● Task requirements
Write out the lines for all the items again, swapping "scientific name" for "species" and changing nothing else.
* START Material provided *
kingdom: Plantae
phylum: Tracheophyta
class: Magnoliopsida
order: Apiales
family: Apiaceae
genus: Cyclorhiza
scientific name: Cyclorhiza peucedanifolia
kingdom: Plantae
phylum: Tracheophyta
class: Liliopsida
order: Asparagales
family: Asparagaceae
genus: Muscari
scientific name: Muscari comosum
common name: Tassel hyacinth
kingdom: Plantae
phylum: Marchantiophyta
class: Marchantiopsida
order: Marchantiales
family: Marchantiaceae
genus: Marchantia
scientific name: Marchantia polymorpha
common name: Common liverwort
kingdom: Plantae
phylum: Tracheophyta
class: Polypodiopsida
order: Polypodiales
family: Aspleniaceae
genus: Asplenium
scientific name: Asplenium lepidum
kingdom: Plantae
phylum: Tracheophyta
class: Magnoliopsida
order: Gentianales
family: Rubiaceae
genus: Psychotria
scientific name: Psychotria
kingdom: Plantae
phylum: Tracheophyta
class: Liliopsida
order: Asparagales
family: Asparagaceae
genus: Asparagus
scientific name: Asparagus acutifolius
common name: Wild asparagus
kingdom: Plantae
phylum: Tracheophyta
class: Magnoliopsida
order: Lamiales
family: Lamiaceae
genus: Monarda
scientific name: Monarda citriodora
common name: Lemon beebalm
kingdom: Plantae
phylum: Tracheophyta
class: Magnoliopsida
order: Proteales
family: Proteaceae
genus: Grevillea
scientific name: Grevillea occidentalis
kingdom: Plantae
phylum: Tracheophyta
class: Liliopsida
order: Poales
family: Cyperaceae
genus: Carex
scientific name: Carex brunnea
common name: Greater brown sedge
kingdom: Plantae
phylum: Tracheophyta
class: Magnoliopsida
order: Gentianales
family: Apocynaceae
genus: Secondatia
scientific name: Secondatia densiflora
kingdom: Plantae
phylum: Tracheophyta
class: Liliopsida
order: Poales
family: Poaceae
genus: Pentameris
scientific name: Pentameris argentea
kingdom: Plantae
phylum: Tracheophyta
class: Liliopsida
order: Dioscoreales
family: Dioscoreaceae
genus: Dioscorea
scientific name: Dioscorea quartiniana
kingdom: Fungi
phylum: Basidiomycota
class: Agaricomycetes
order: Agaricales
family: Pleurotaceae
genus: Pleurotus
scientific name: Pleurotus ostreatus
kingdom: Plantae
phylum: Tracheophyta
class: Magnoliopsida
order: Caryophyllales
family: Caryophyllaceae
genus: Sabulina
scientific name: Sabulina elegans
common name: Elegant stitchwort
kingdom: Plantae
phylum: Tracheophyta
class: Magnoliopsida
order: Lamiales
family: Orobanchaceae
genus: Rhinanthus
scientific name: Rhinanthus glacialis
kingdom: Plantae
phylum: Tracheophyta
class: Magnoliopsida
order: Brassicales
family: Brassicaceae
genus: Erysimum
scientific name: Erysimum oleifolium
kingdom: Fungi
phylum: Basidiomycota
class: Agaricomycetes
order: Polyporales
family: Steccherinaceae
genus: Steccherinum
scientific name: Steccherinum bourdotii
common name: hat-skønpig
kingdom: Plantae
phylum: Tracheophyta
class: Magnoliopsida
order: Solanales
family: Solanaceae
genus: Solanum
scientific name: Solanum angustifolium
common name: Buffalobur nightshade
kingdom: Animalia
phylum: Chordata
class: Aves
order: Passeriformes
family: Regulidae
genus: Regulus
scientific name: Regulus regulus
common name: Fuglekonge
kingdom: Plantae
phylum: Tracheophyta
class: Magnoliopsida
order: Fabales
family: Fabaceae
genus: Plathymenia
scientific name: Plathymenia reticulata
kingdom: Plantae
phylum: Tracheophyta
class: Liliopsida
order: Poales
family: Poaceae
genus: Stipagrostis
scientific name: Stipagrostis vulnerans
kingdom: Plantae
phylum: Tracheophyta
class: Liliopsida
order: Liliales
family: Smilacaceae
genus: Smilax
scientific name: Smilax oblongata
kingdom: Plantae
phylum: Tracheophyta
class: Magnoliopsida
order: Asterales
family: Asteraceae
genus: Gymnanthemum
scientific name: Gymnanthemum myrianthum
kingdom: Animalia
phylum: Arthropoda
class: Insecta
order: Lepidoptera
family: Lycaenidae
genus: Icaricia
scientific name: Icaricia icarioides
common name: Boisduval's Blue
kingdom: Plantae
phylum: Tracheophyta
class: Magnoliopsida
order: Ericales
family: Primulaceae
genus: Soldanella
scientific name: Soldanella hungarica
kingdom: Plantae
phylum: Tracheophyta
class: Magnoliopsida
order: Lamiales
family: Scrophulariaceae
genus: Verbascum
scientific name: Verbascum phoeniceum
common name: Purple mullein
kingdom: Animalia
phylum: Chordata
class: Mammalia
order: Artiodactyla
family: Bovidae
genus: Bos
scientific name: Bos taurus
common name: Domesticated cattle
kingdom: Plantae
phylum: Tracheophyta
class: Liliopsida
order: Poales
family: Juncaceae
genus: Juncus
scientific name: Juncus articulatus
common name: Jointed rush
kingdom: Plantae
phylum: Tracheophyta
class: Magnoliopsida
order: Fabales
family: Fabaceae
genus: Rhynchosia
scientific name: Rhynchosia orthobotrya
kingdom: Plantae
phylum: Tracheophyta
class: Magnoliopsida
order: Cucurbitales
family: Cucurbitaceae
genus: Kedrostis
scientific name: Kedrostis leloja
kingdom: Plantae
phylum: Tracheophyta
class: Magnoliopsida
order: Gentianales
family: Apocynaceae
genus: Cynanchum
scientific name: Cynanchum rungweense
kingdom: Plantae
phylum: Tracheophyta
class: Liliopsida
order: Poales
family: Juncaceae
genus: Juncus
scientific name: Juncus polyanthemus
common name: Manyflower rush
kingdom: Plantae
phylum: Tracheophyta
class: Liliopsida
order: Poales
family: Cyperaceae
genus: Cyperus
* END Material provided *
● Reply
kingdom: Plantae
phylum: Tracheophyta
class: Magnoliopsida
order: Apiales
family: Apiaceae
genus: Cyclorhiza
species: Cyclorhiza peucedanifolia
kingdom: Plantae
phylum: Tracheophyta
class: Liliopsida
order: Asparagales
family: Asparagaceae
genus: Muscari
species: Muscari comosum
common name: Tassel hyacinth
kingdom: Plantae
phylum: Marchantiophyta
class: Marchantiopsida
order: Marchantiales
family: Marchantiaceae
genus: Marchantia
species: Marchantia polymorpha
common name: Common liverwort
kingdom: Plantae
phylum: Tracheophyta
class: Polypodiopsida
order: Polypodiales
family: Aspleniaceae
genus: Asplenium
species: Asplenium lepidum
kingdom: Plantae
phylum: Tracheophyta
class: Magnoliopsida
order: Gentianales
family: Rubiaceae
genus: Psychotria
species: Psychotria
kingdom: Plantae
phylum: Tracheophyta
class: Liliopsida
order: Asparagales
family: Asparagaceae
genus: Asparagus
species: Asparagus acutifolius
common name: Wild asparagus
kingdom: Plantae
phylum: Tracheophyta
class: Magnoliopsida
order: Lamiales
family: Lamiaceae
genus: Monarda
species: Monarda citriodora
common name: Lemon beebalm
kingdom: Plantae
phylum: Tracheophyta
class: Magnoliopsida
order: Proteales
family: Proteaceae
genus: Grevillea
species: Grevillea occidentalis
kingdom: Plantae
phylum: Tracheophyta
class: Liliopsida
order: Poales
family: Cyperaceae
genus: Carex
species: Carex brunnea
common name: Greater brown sedge
kingdom: Plantae
phylum: Tracheophyta
class: Magnoliopsida
order: Gentianales
family: Apocynaceae
genus: Secondatia
species: Secondatia densiflora
kingdom: Plantae
phylum: Tracheophyta
class: Liliopsida
order: Poales
family: Poaceae
genus: Pentameris
species: Pentameris argentea
kingdom: Plantae
phylum: Tracheophyta
class: Liliopsida
order: Dioscoreales
family: Dioscoreaceae
genus: Dioscorea
species: Dioscorea quartiniana
kingdom: Fungi
phylum: Basidiomycota
class: Agaricomycetes
order: Agaricales
family: Pleurotaceae
genus: Pleurotus
species: Pleurotus ostreatus
kingdom: Plantae
phylum: Tracheophyta
class: Magnoliopsida
order: Caryophyllales
family: Caryophyllaceae
genus: Sabulina
species: Sabulina elegans
common name: Elegant stitchwort
kingdom: Plantae
phylum: Tracheophyta
class: Magnoliopsida
order: Lamiales
family: Orobanchaceae
genus: Rhinanthus
species: Rhinanthus glacialis
kingdom: Plantae
phylum: Tracheophyta
class: Magnoliopsida
order: Brassicales
family: Brassicaceae
genus: Erysimum
species: Erysimum oleifolium
kingdom: Fungi
phylum: Basidiomycota
class: Agaricomycetes
order: Polyporales
family: Steccherinaceae
genus: Steccherinum
species: Steccherinum bourdotii
common name: hat-skønpig
kingdom: Plantae
phylum: Tracheophyta
class: Magnoliopsida
order: Solanales
family: Solanaceae
genus: Solanum
species: Solanum angustifolium
common name: Buffalobur nightshade
kingdom: Animalia
phylum: Chordata
class: Aves
order: Passeriformes
family: Regulidae
genus: Regulus
species: Regulus regulus
common name: Fuglekonge
kingdom: Plantae
phylum: Tracheophyta
class: Magnoliopsida
order: Fabales
family: Fabaceae
genus: Plathymenia
species: Plathymenia reticulata
kingdom: Plantae
phylum: Tracheophyta
class: Liliopsida
order: Poales
family: Poaceae
genus: Stipagrostis
species: Stipagrostis vulnerans
kingdom: Plantae
phylum: Tracheophyta
class: Liliopsida
order: Liliales
family: Smilacaceae
genus: Smilax
species: Smilax oblongata
kingdom: Plantae
phylum: Tracheophyta
class: Magnoliopsida
order: Asterales
family: Asteraceae
genus: Gymnanthemum
species: Gymnanthemum myrianthum
kingdom: Animalia
phylum: Arthropoda
class: Insecta
order: Lepidoptera
family: Lycaenidae
genus: Icaricia
species: Icaricia icarioides
common name: Boisduval's Blue
kingdom: Plantae
phylum: Tracheophyta
class: Magnoliopsida
order: Ericales
family: Primulaceae
genus: Soldanella
species: Soldanella hungarica
kingdom: Plantae
phylum: Tracheophyta
class: Magnoliopsida
order: Lamiales
family: Scrophulariaceae
genus: Verbascum
species: Verbascum phoeniceum
common name: Purple mullein
kingdom: Animalia
phylum: Chordata
class: Mammalia
order: Artiodactyla
family: Bovidae
genus: Bos
species: Bos taurus
common name: Domesticated cattle
kingdom: Plantae
phylum: Tracheophyta
class: Liliopsida
order: Poales
family: Juncaceae
genus: Juncus
species: Juncus articulatus
common name: Jointed rush
kingdom: Plantae
phylum: Tracheophyta
class: Magnoliopsida
order: Fabales
family: Fabaceae
genus: Rhynchosia
species: Rhynchosia orthobotrya
kingdom: Plantae
phylum: Tracheophyta
class: Magnoliopsida
order: Cucurbitales
family: Cucurbitaceae
genus: Kedrostis
species: Kedrostis leloja
kingdom: Plantae
phylum: Tracheophyta
class: Magnoliopsida
order: Gentianales
family: Apocynaceae
genus: Cynanchum
species: Cynanchum rungweense
kingdom: Plantae
phylum: Tracheophyta
class: Liliopsida
order: Poales
family: Juncaceae
genus: Juncus
species: Juncus polyanthemus
common name: Manyflower rush
kingdom: Plantae
phylum: Tracheophyta
class: Liliopsida
order: Poales
family: Cyperaceae
genus: Cyperus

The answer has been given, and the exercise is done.